3.3. αCT1 successfully sensitizes GBM organoids to
temozolomide
Like αCT11, αCT1 is a Cx43 mimetic peptide. However, unlike αCT11, it
contains a cell penetration sequence that should allow it to better
permeate the cells (Jiang et al., 2019). We hypothesized that because of
the presence of this additional sequence, it would significantly
increase GBM cell sensitivity to TMZ compared to αCT11. Using an ATP
assay to quantify cell viability, we found that when the αCT1 peptide is
present at high concentrations (αCT1 = 10 and 100 μM) in A172 and BT169
organoids, viability is considerably decreased compared to the control
groups (αCT1 = 0) for several TMZ concentrations (Figure 3A and
3C ). Surprisingly, αCT1 peptide at a concentration of 10 μM is more
effective in the A172 organoids than the highest concentration (100 μM).
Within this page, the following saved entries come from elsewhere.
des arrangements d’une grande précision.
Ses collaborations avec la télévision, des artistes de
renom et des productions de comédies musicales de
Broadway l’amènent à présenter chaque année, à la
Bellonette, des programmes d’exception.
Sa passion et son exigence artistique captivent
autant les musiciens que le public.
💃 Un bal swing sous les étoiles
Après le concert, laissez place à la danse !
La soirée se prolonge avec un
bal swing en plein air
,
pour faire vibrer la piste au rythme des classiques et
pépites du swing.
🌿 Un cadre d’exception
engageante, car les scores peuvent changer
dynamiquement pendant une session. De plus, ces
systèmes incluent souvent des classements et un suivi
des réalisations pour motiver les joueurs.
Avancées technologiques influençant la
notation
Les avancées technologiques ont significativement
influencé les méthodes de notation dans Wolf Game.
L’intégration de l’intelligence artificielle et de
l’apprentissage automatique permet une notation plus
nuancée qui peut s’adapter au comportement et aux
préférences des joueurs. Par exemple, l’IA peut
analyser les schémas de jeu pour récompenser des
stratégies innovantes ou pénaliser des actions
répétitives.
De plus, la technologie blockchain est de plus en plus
In the U87 MG organoids, however, the αCT1 had little influence on cell
growth (Figure 3B ).
The LIVE/DEAD images (Figure 4 ) show comparable results as the
ATP assay. The highest concentration of TMZ (1000 µM) combined with
highest concentration of αCT1 (100 µM) indicates the most significant
cell killing in A172 and BT169 cell lines (Figure 4A and 4C ).
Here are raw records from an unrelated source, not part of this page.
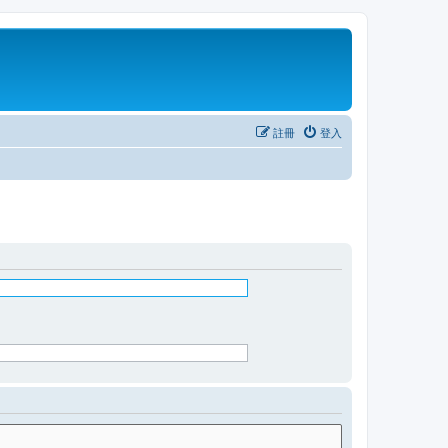
註冊
登入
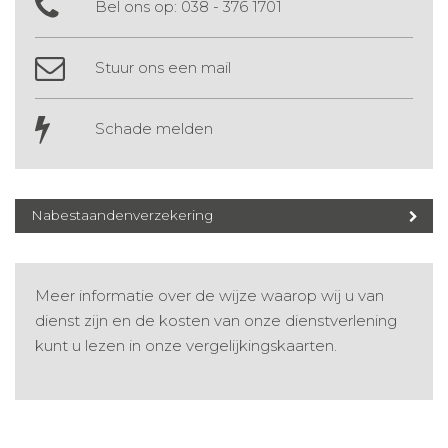
Bel ons op:
038 - 376 1701
Stuur ons een mail
Schade melden
Nabestaandenverzekering
Meer informatie over de wijze waarop wij u van
dienst zijn en de kosten van onze dienstverlening
kunt u lezen in onze
vergelijkingskaarten
.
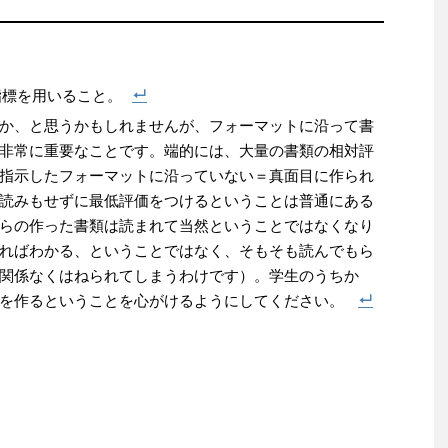
指標を用いること。
か、と思うかもしれませんが、フォーマットに沿って書
非常に重要なことです。端的には、大量の書類の相対評
指示したフォーマットに沿っていない＝真面目に作られ
読みもせずに最低評価をつけるということは普通にある
らの作った書類は読まれて当然ということではなくなり
ればわかる、ということではなく、そもそも読んでもら
関係なくはねられてしまうわけです）。学生のうちか
類を作るということを心がけるようにしてください。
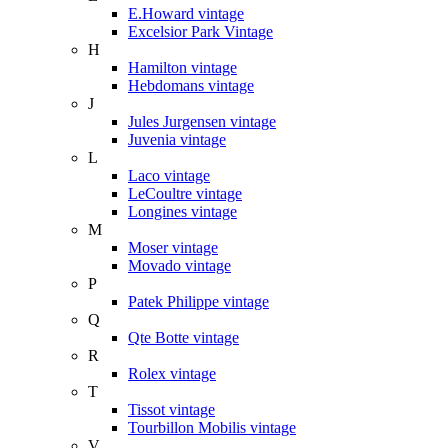
E.Howard vintage
Excelsior Park Vintage
H
Hamilton vintage
Hebdomans vintage
J
Jules Jurgensen vintage
Juvenia vintage
L
Laco vintage
LeCoultre vintage
Longines vintage
M
Moser vintage
Movado vintage
P
Patek Philippe vintage
Q
Qte Botte vintage
R
Rolex vintage
T
Tissot vintage
Tourbillon Mobilis vintage
V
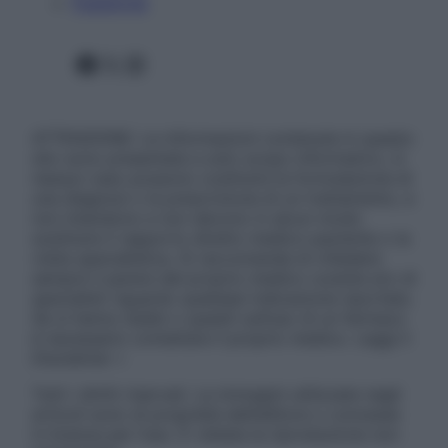
Pubblicità
Facebook
X
Instagram
ATTENZIONE: Le informazioni contenute in questo
sito sono presentate a solo scopo informativo, in
nessun caso possono costituire la formulazione di
una diagnosi o la prescrizione di un trattamento, e
non intendono e non devono in alcun modo
sostituire il rapporto diretto medico-paziente o la
visita specialistica. Si raccomanda di chiedere
sempre il parere del proprio medico curante e/o di
specialisti riguardo qualsiasi indicazione riportata.
Se si hanno dubbi o quesiti sull’uso di un farmaco
è necessario contattare il proprio medico. Leggi il
Disclaimer »
Tutti i diritti riservati. Le immagini utilizzate negli
articoli sono di proprietà dell’editore o concesse
in licenza per l’uso. È vietata la riproduzione non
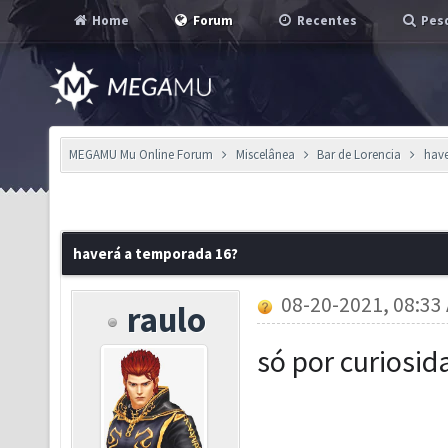
Home
Forum
Recentes
Pesq
MEGAMU Mu Online Forum
Miscelânea
Bar de Lorencia
hav
haverá a temporada 16?
08-20-2021, 08:33
raulo
só por curiosid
This combination of TMZ and αCT1 treatment group, however, did not
increase cell killing efficacy in the U87 cell line, which is consistent
with the results of the ATP assay (Figure 4B ). LIVE/DEAD images
of combinatorial treatment with TMZ and lower concentrations of αCT1 (1
and 10 µM) are shown in Supplemental Figures 4-6 .
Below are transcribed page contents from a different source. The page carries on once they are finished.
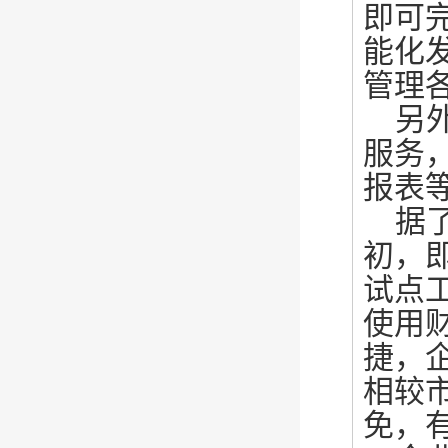
即可
能化
管理
另
服务
报表
据
初，
试点
使用
捷，
相较
免，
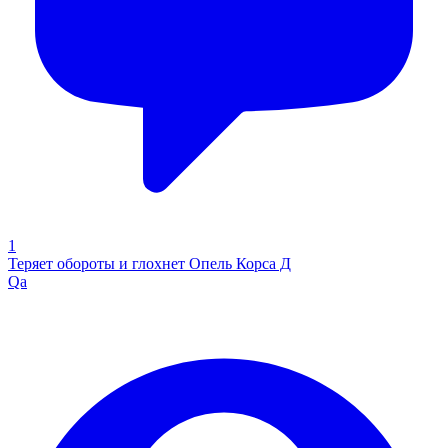
1
Теряет обороты и глохнет Опель Корса Д
Qa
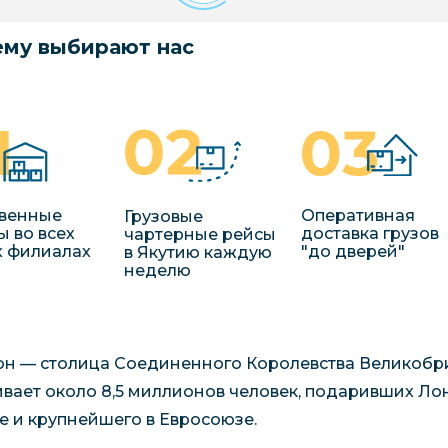
му выбирают нас
венные
Оперативная
Грузовые
ы во всех
доставка грузов
чартерные рейсы
 филиалах
"до дверей"
в Якутию каждую
неделю
н — столица Соединенного Королевства Великобри
вает около 8,5 миллионов человек, подаривших Лон
е и крупнейшего в Евросоюзе.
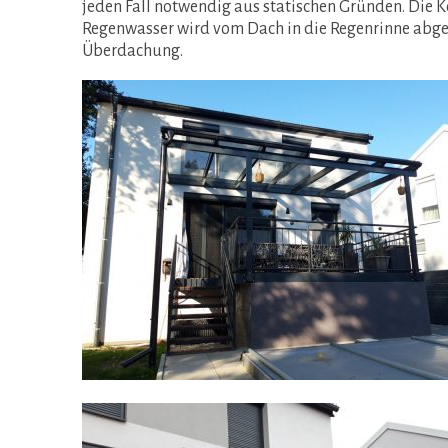
jeden Fall notwendig aus statischen Gründen. Die
Regenwasser wird vom Dach in die Regenrinne abgele
Überdachung.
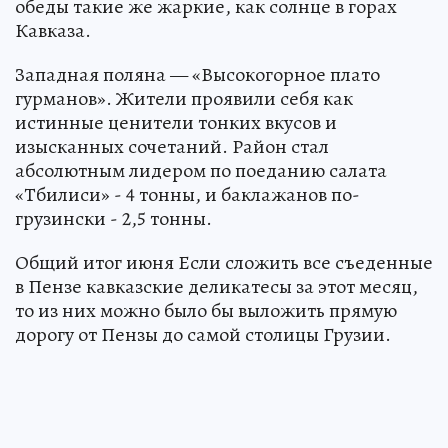
обеды такие же жаркие, как солнце в горах
Кавказа.
Западная поляна — «Высокогорное плато
гурманов». Жители проявили себя как
истинные ценители тонких вкусов и
изысканных сочетаний. Район стал
абсолютным лидером по поеданию салата
«Тбилиси» - 4 тонны, и баклажанов по-
грузински - 2,5 тонны.
Общий итог июня Если сложить все съеденные
в Пензе кавказские деликатесы за этот месяц,
то из них можно было бы выложить прямую
дорогу от Пензы до самой столицы Грузии.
This finding indicates that the combinatorial treatment with TMZ and
αCT1 may only be effective in certain GBM tumor populations. It’s also
worth noting that even when the TMZ concentration is zero, αCT1 shows a
significant decrease in viability in the A172 organoids. This could
indicate that αCT1 is impacting several important cell pathways, not
just those related to TMZ efficacy in GBM cells.